[Given records]

.....

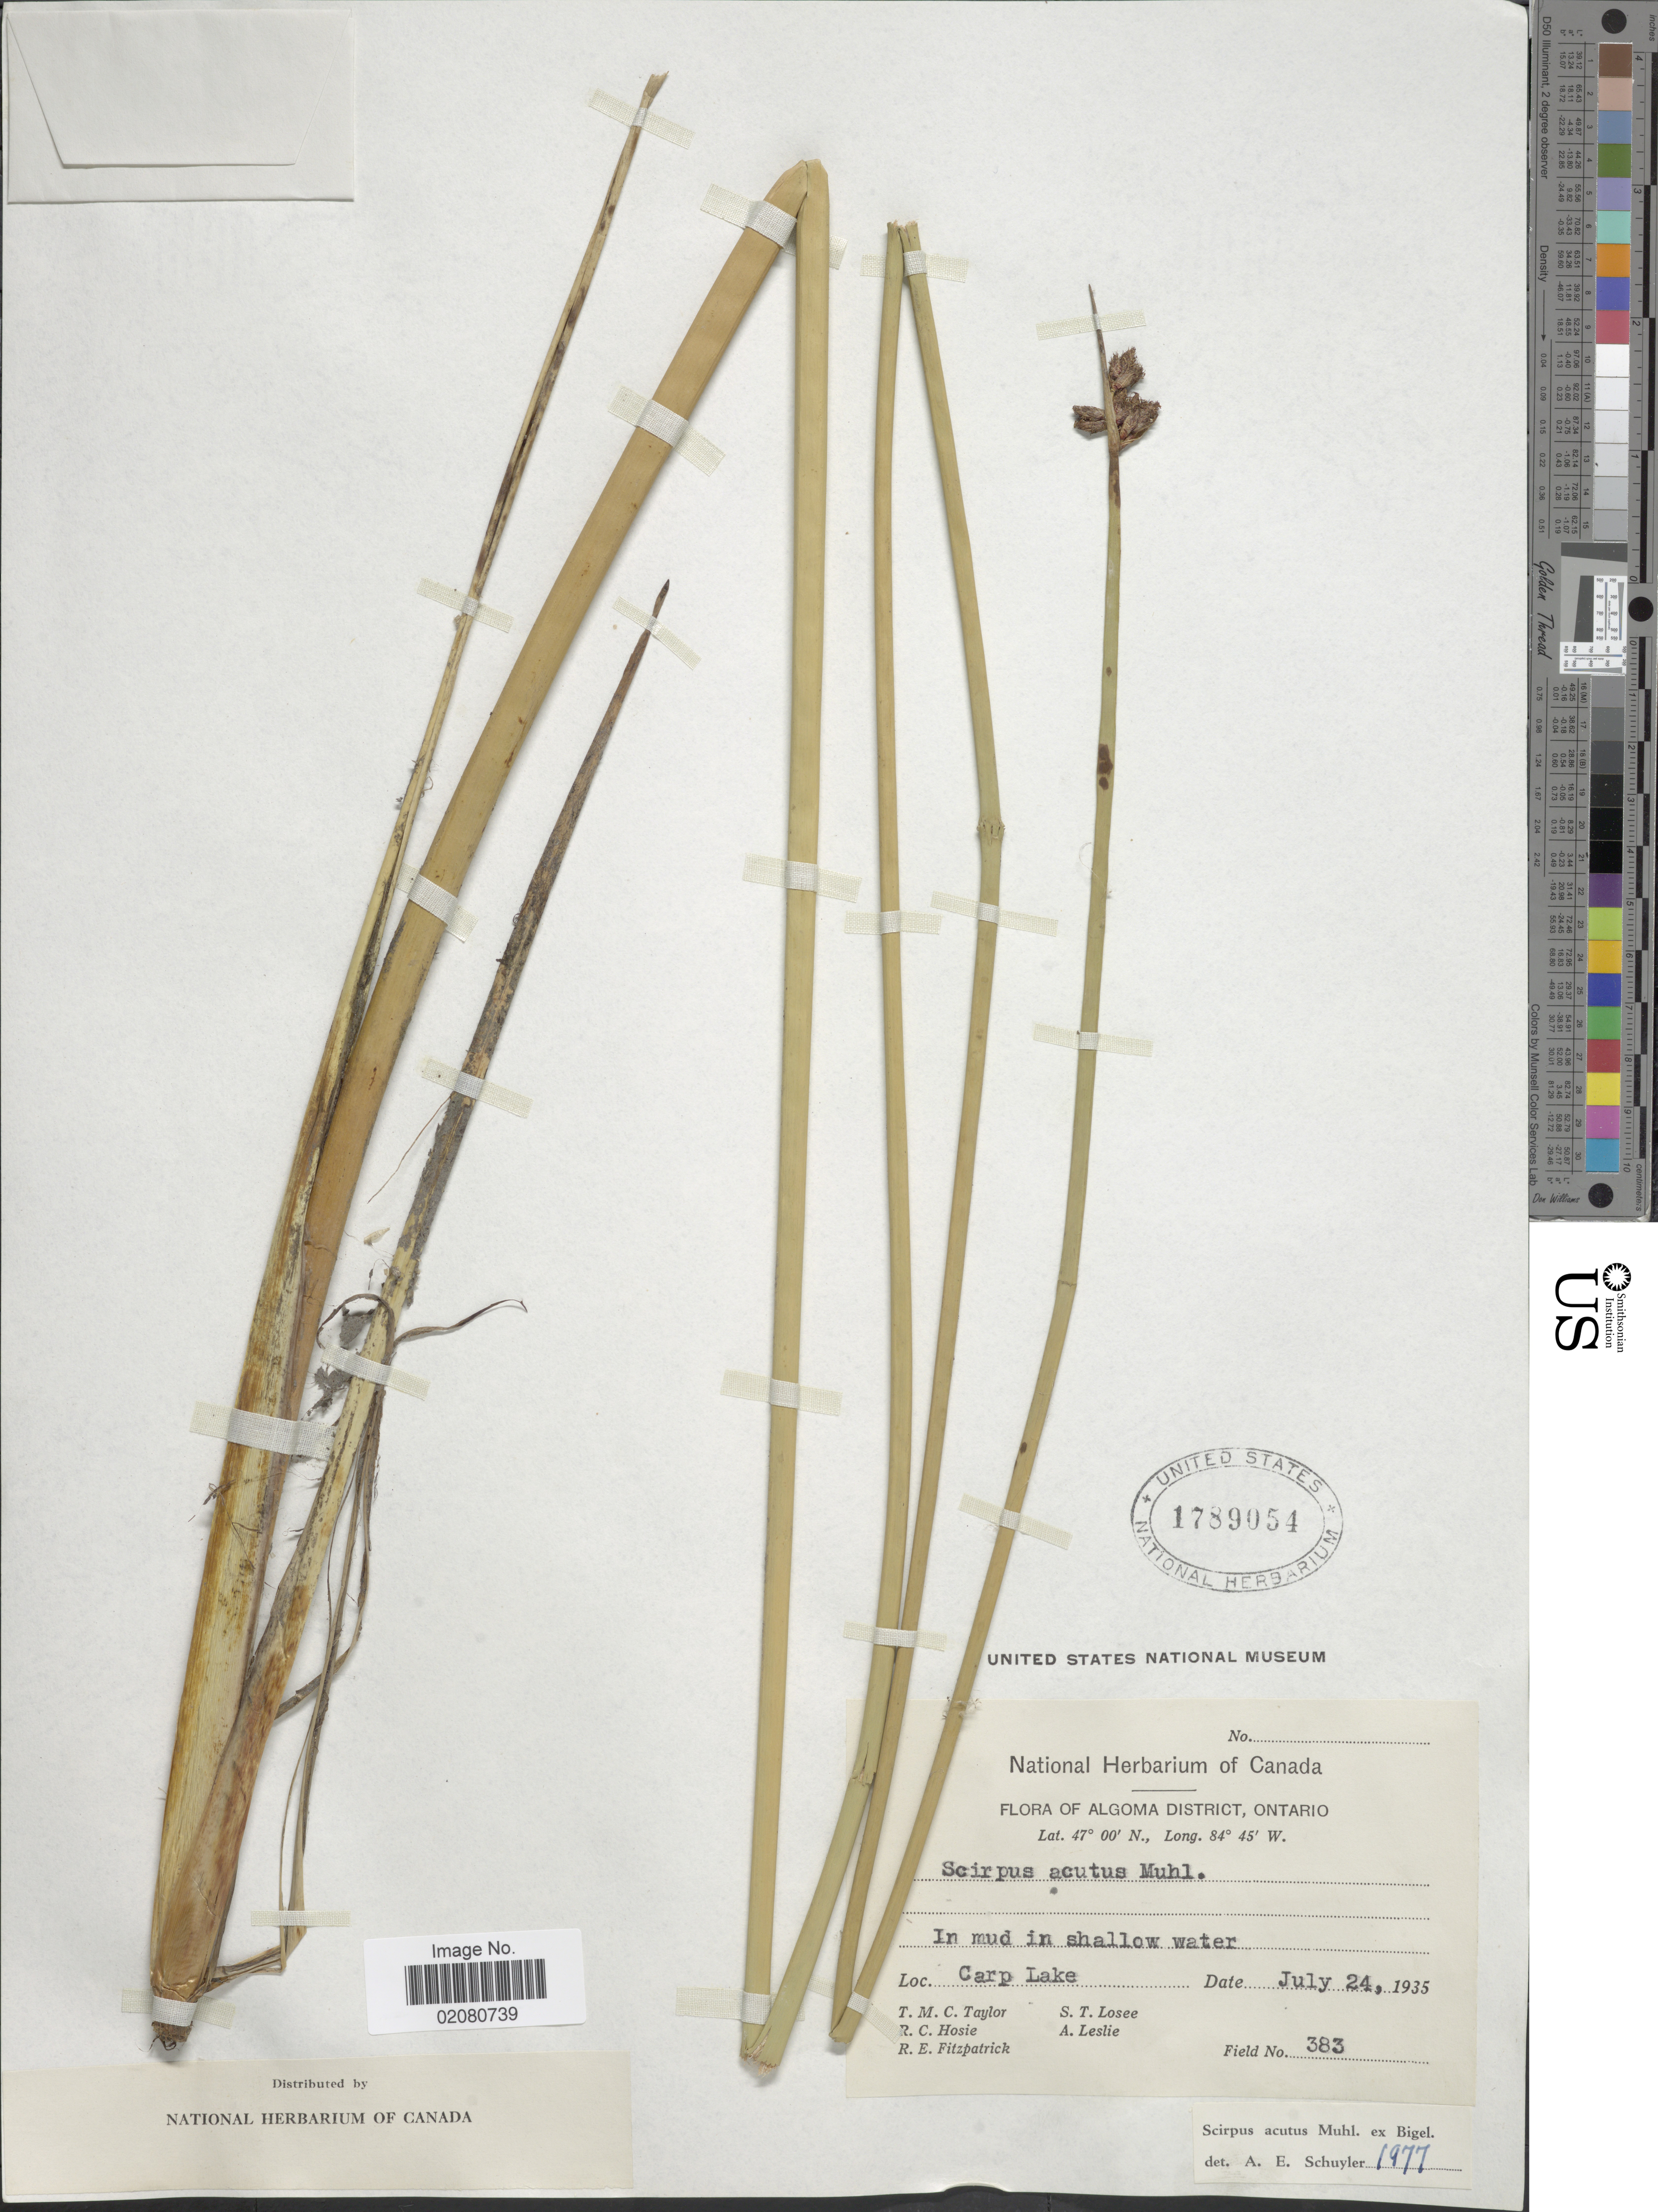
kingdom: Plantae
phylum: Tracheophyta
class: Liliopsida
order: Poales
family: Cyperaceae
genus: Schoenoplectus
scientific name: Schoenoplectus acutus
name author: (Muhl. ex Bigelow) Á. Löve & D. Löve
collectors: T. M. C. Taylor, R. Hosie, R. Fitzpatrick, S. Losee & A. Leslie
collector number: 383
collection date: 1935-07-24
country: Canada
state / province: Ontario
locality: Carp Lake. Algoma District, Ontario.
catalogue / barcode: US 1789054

.....

[Exercise task] Render the material as a JSON list of strings, one string per line, skipping blank lines and leaving out the pictures.

[Correct answer]
[
  "kingdom: Plantae",
  "phylum: Tracheophyta",
  "class: Liliopsida",
  "order: Poales",
  "family: Cyperaceae",
  "genus: Schoenoplectus",
  "scientific name: Schoenoplectus acutus",
  "name author: (Muhl. ex Bigelow) Á. Löve & D. Löve",
  "collectors: T. M. C. Taylor, R. Hosie, R. Fitzpatrick, S. Losee & A. Leslie",
  "collector number: 383",
  "collection date: 1935-07-24",
  "country: Canada",
  "state / province: Ontario",
  "locality: Carp Lake. Algoma District, Ontario.",
  "catalogue / barcode: US 1789054"
]